Only approximately 1,000 members would be needed to begin the clinic and, although six Owen County businesses were on hand for the recent meeting. When added together, the number of employees from S-OCS (425), Babbs and Sav-A-Lot (100), Owen County government (170), World Arts (100) and OCSB (100) would nearly total the 1,000-member mark needed to begin a fully operational clinic. The clinic would also be open to anyone in the community who wanted to join. The monthly access fee for these individuals would depend on the number of members there are of the clinic. The more members of the clinic, the lower the cost is to utilize the services provided.

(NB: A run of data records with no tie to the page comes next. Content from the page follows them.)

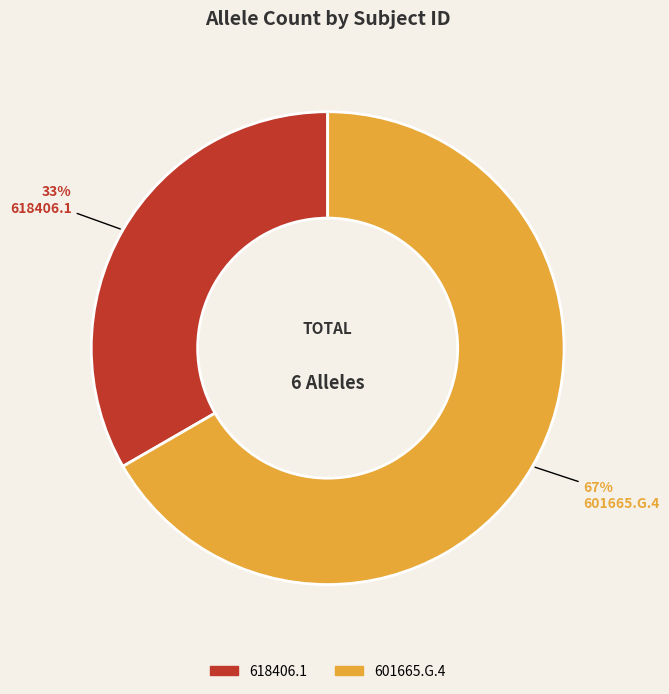

How many slices are in this pie chart?

2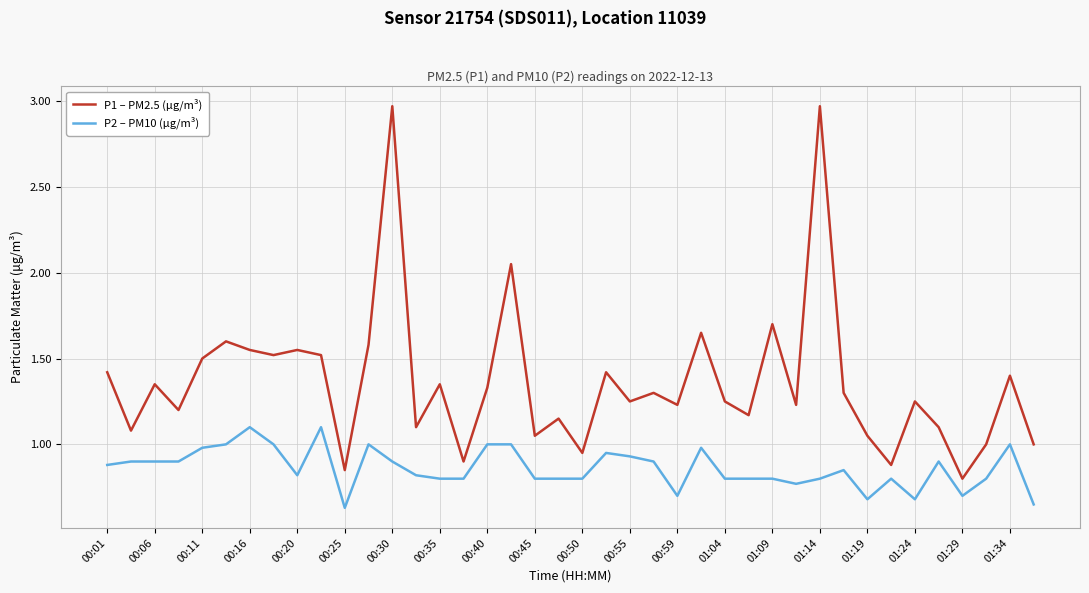

True or false: P1 – PM2.5 (µg/m³) has more than 1 points higher than both neighbors.

True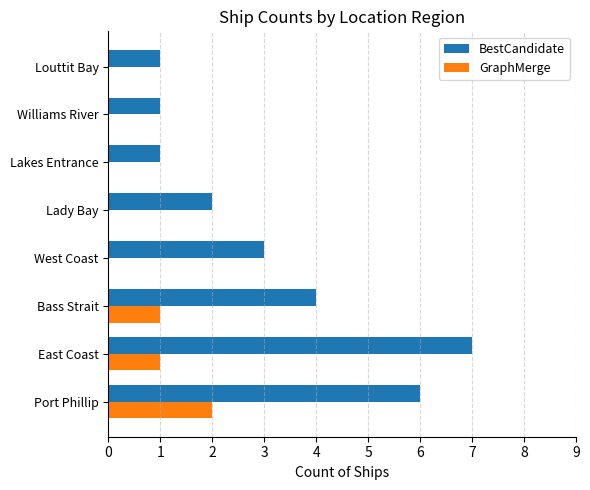

Which series has the largest total across all categories?

BestCandidate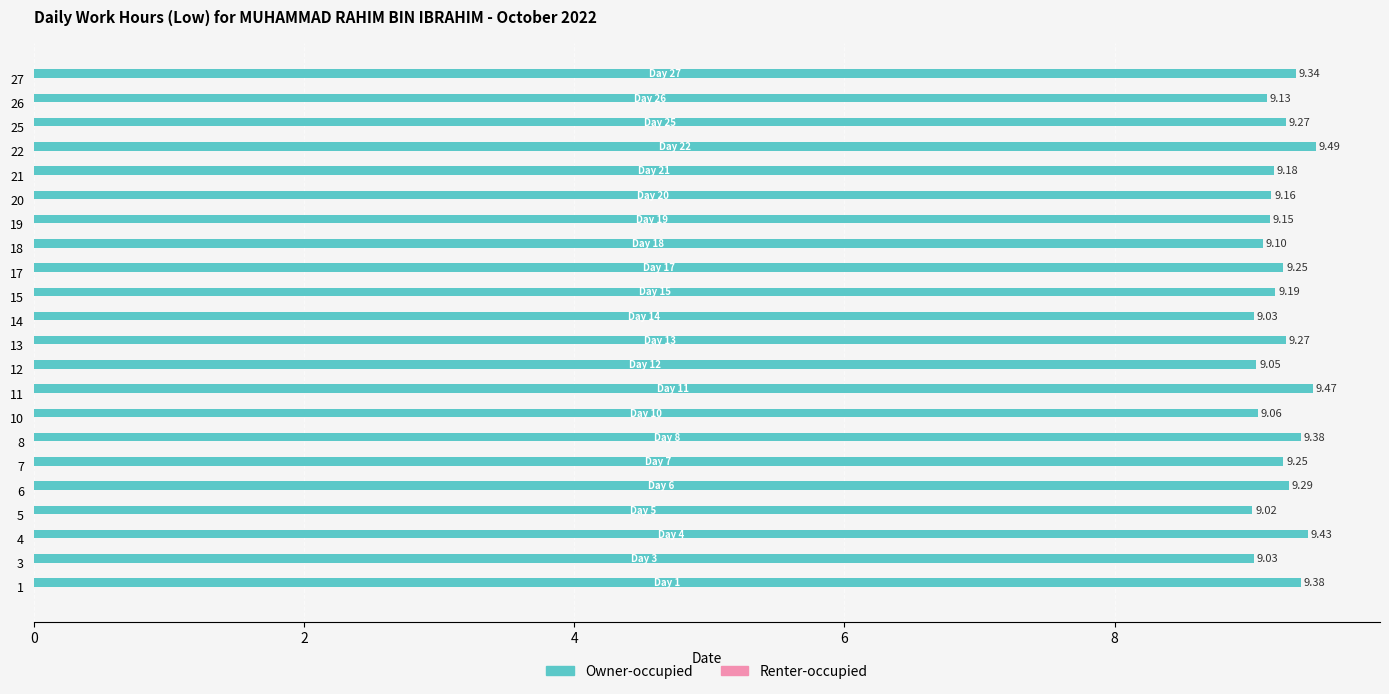

Which has a higher value, 10 or 8?

8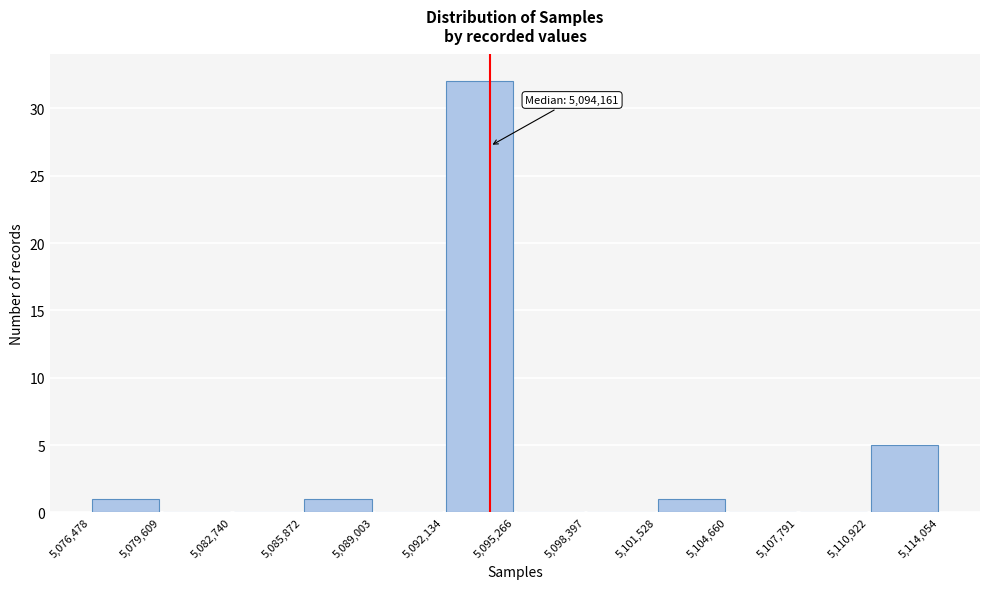

Which range on the x-axis has the tallest bar?

5,092,134 to 5,095,266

“About 75 to 80 percent of the things going on in the healthcare system today are because of chronic illness,” Gray Said. “Chronic conditions take longer than a five or ten-minute visit to be able to solve what the issue is. What we do are hour-long physicals where we really try to sit down with a person and go through their health history with them. Our doctors will usually ask you, ‘When was the last time you were at your A-game health and what are the things you could do five years ago that you can’t today, but would like to be able to do?’ It’s a whole new way to approach the concept... the idea is centered around how we make people healthier. In that process of making people healthier, the costs for employers goes down.”

If established, the office would be staffed by a full-time physician who is a family practice doctor, a full-time nurse practitioner or physician’s assistant and a medical assistant.

“The results have been overwhelming... a 20 percent reduction in costs are typical and that’s your medical, drug claims and workman’s compensation,” Gray noted. “We can do exams, drug testing and preemployment screenings. We usually cover 60 to 70 prescription drugs in the clinic – we actually house them on site and provide them at cost. Another way to save is through labs. We use a reference lab and most blood draws cost between $5 and $17 for whatever tests they run, so that’s what it costs at the clinic. If you go to the hospital, that’s going to cost $100 to $300.”

Additional meetings are expected to be scheduled at a later date for further discussion regarding the possibility of establishing the local clinic.